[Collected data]
• • •

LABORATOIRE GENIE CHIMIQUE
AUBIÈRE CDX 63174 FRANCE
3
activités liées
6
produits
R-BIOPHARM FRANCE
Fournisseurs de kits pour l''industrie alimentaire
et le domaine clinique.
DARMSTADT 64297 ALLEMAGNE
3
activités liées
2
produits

• • •

What you have to do
Check each line above for the string "FRANCE" and report how many lines have it, giving only the number.

Written answer
2